#### Texte cité
Le crime de Six-Fours (Six-Fours-les-Plages, 21 octobre 1846)

En 1846, l’opinion publique se préoccupait au plus haut point de l’affaire du nommé Lucien Guiol, 39 ans, condamné déjà à la peine de mort par arrêt de la cour d’assises du Var, à la date du 20 novembre 1847, et qui avait été cassé par la Cour de cassation. Aussi, même avant l’ouverture des portes pour le procès d’appel, le 28 février 1848, les abords du palais furent envahis par une foule nombreuse. Dans l’enceinte réservée, toutes les places étaient occupées, et on remarquait parmi les personnes qui s’y trouvaient plusieurs avocats en robes et quelques dames.
########
**Exercices:**
1 - Pour chacune des affirmations suivantes, dites si elle concorde avec le texte sur le crime de Six-Fours, en répondant par oui ou par non et en citant les mots du texte qui tranchent. (a) Lucien Guiol avait 39 ans. (b) Le procès d'appel s'est ouvert le 20 novembre 1847. (c) Aucune dame ne se trouvait dans l'enceinte réservée.
2 - Recopiez à l'identique les lignes des entrées en commençant par celle qui contient « genus: Coloeus » et en terminant par la dernière ligne des entrées, ces deux lignes incluses.
Le texte et les entrées n'ont aucun rapport entre eux.
#### Entrées affichées
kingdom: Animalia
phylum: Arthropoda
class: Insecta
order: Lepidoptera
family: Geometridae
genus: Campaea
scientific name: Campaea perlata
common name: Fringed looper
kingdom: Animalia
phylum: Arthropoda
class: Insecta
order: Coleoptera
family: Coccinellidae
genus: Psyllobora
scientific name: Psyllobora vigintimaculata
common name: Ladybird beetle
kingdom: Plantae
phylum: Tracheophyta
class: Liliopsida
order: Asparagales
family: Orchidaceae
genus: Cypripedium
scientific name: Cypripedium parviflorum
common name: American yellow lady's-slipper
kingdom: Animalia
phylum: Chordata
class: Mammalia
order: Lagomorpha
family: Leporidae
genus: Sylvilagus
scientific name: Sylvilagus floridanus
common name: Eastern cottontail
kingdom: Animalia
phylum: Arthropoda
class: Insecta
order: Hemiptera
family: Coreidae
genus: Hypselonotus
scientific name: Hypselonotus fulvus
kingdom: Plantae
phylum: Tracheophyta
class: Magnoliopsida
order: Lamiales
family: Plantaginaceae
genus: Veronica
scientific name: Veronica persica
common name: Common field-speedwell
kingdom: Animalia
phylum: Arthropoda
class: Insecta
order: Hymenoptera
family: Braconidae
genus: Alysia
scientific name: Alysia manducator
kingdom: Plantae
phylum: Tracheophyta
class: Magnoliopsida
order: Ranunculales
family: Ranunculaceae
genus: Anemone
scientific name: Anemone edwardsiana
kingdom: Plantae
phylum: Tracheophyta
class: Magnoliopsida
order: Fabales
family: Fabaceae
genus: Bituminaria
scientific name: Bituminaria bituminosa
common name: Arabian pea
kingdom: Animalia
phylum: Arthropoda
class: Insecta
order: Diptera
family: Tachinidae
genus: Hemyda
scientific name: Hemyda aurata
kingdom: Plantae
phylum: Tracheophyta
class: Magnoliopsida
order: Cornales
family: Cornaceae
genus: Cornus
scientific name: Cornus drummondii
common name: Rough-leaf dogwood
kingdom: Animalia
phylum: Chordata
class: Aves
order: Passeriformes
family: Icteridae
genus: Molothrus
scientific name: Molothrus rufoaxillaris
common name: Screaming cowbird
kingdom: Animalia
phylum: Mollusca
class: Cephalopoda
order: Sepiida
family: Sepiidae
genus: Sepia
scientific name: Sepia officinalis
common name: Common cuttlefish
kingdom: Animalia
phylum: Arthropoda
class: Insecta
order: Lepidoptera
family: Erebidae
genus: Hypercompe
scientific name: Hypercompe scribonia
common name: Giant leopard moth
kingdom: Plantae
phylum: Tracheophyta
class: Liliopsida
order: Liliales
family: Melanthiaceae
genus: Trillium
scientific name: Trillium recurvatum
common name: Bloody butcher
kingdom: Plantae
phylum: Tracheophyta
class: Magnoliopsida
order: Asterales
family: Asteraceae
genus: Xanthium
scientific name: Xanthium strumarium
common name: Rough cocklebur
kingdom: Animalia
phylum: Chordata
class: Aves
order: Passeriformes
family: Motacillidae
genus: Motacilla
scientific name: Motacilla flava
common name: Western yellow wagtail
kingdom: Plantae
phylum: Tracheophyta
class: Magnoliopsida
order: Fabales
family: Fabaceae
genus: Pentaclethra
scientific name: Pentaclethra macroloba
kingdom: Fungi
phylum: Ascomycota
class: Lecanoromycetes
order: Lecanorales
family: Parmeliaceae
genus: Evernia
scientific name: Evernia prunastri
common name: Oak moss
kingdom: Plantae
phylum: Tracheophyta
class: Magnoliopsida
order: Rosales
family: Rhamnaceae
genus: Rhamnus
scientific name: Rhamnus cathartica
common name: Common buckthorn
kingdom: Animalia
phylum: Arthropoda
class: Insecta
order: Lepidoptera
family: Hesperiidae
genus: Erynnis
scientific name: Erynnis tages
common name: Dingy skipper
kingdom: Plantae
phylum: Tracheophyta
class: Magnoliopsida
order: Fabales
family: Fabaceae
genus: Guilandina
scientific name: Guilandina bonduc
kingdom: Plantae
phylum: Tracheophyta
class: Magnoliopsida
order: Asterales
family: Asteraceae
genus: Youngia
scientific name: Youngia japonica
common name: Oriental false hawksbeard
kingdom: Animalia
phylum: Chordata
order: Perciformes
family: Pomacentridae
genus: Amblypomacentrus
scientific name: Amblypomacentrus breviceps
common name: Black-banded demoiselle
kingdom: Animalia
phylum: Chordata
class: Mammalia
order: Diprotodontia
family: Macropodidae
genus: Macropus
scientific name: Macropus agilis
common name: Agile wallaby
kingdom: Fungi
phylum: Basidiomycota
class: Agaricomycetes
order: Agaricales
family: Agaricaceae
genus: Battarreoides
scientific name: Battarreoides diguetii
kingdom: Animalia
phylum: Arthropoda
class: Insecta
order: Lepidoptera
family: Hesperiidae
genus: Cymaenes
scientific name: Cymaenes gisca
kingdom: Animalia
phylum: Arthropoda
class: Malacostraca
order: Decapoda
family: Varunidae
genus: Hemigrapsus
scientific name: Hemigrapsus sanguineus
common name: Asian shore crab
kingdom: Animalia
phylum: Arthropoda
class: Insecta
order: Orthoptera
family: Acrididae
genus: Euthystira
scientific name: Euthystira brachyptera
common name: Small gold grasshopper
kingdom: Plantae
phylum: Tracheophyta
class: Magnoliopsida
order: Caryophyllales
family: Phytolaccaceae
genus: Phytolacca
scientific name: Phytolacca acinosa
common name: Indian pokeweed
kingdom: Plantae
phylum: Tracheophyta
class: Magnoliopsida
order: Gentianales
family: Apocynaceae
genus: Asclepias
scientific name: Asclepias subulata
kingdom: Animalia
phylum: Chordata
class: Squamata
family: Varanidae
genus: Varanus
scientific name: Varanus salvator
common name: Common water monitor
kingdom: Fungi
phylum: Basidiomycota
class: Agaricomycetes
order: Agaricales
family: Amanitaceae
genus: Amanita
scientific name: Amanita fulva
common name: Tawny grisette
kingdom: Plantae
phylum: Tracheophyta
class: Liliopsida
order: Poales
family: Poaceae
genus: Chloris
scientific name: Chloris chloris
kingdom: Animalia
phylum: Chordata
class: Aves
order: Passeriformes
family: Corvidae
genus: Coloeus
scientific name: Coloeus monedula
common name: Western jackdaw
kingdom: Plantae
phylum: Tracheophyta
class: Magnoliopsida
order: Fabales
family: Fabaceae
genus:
########
**Corrigés:**
1 -
(a) Oui : « Lucien Guiol, 39 ans ».
(b) Non : « le 28 février 1848 ».
(c) Non : « plusieurs avocats en robes et quelques dames ».

2 -
genus: Coloeus
scientific name: Coloeus monedula
common name: Western jackdaw
kingdom: Plantae
phylum: Tracheophyta
class: Magnoliopsida
order: Fabales
family: Fabaceae
genus:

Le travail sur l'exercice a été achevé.